One of the most stark stories of recent weeks has been the decline in form of Jenson Button, who won the first race of the season but has now fallen to eighth in the driver’s standings, 43 points adrift of championship leader Lewis Hamilton.
With seven different race winners and no-one running away with the championship, it’s by no means a disaster. But the McLaren driver knows he needs to get on top of his set up issues and get back onto the podium as soon as possible to keep himself in contention.
The problem, as always in F1, is not one thing. Button has struggled recently with this generation of Pirelli tyres to get heat into the front tyres, especially for qualifying. He has lost the “feeling”. McLaren runs its car very stiff at the front for aerodynamic reasons. Button has tried on several occasions using different brake materials, partly to generate more temperature from inside the wheel, as he did again in Montreal. But in trying to solve this front grip issue, his set up has moved away from the planted rear end of the car which his driving style requires.
Last year’s cars, with their exhaust blown diffusers, generated huge amounts of rear end downforce which gave Button the stable rear end he needs. This year’s F1 cars, without the EBD, move around a lot at the back, which Hamilton can live with but Button can’t. The McLaren seemed in winter testing and in the opening races to be reasonably strong at the rear relative to the others in this area, certainly enough for Button to feel good with it in February and March. But perhaps the development of the car since then has taken it away from what works for him. In Montreal he was particularly unlucky that some new directions he was trying out, including in rear suspension didn’t get the long run testing they needed on Friday as he lost most of the day with a drawn-out oil leak and gearbox change saga. So his problem with heavy tyre usage didn’t really show itself until race day, where he suffered high degradation.

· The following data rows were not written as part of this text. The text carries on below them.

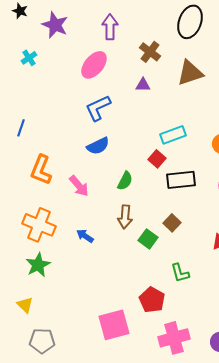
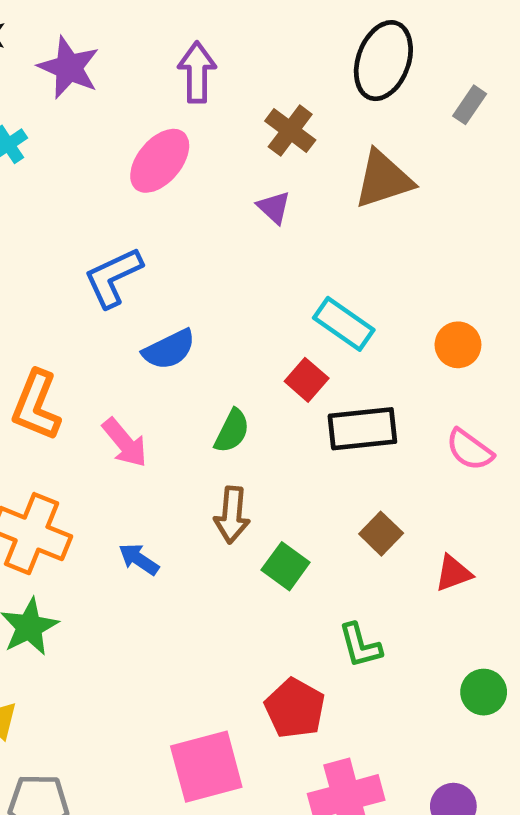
purple triangle: (143, 85) -> (274, 207), turned 42
blue L-shape: (98, 108) -> (113, 277), moved
cyan rectangle: (173, 135) -> (344, 324), turned 55
brown square: (172, 223) -> (381, 534), moved

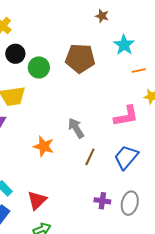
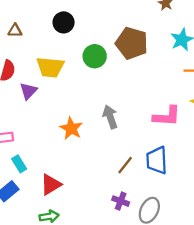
green circle: (39, 67) -> (95, 56), moved
brown line: (90, 157) -> (125, 165), moved
blue trapezoid: (126, 157) -> (157, 160), turned -56

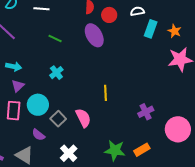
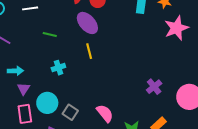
cyan cross: (56, 73) -> (58, 68), turned 32
yellow line: (106, 93) -> (89, 51), moved
pink semicircle: (83, 118) -> (105, 113), moved

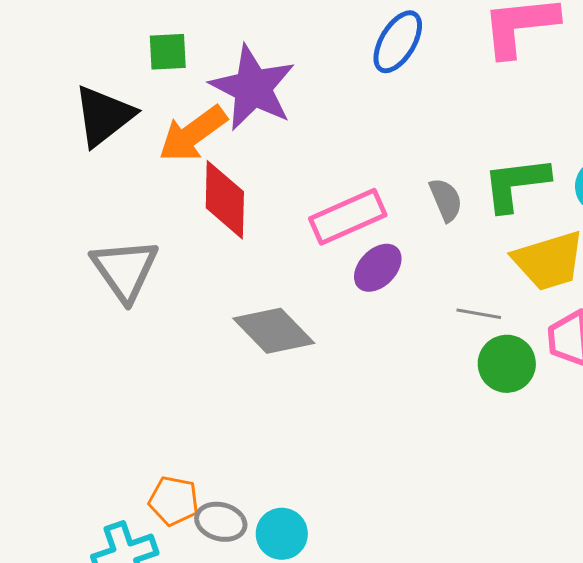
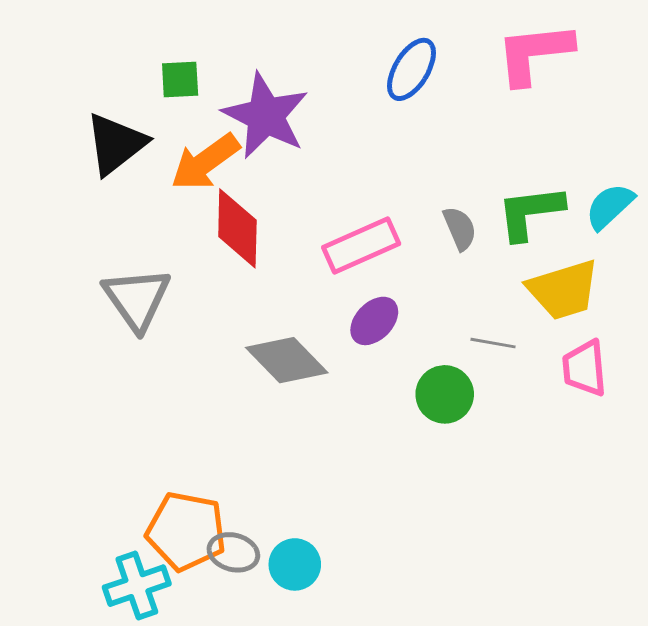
purple ellipse: (378, 268) -> (374, 321), moved
green circle: (507, 364) -> (445, 394), moved
orange pentagon: (174, 501) -> (186, 531), size x1.6

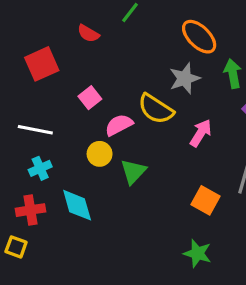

“I haven’t got a clue what to do at the moment and every time we have good ideas we don’t seem to make any progress,” he said after the race. “I love driving an F1 car so I am confident every time I jump in and then after two laps there is no grip anywhere. Obviously the car with a certain set-up is very quick but what I was driving was not a winning car.
“It’s been the same for the last couple of races and I don’t know why because it is normally something I am pretty good at. I’m driving round 1.5 seconds slower than the leaders and one is my team-mate but I can’t go any quicker.”
Button’s post Canada debrief will have analysed why he had the problems with tyre degradation and will then look at solutions for Valencia which he can then try out in McLaren’s high-tech simulator at Woking before travelling out to Spain.
Button confirmed that the start point for this effort will be to work from Lewis Hamilton’s set up and then evolve from there, “The fist thing you do is set the car up like the other one and that’s how we’ll do it initially,” he said. “I won’t be as quick as him on those settings but then we can work from there and find a set up that works for me.”
It’s still early days in the championship, with 13 races still to go. A win or podium would put him right back into the hunt. He certainly can’t afford to languish in the doldrums for long.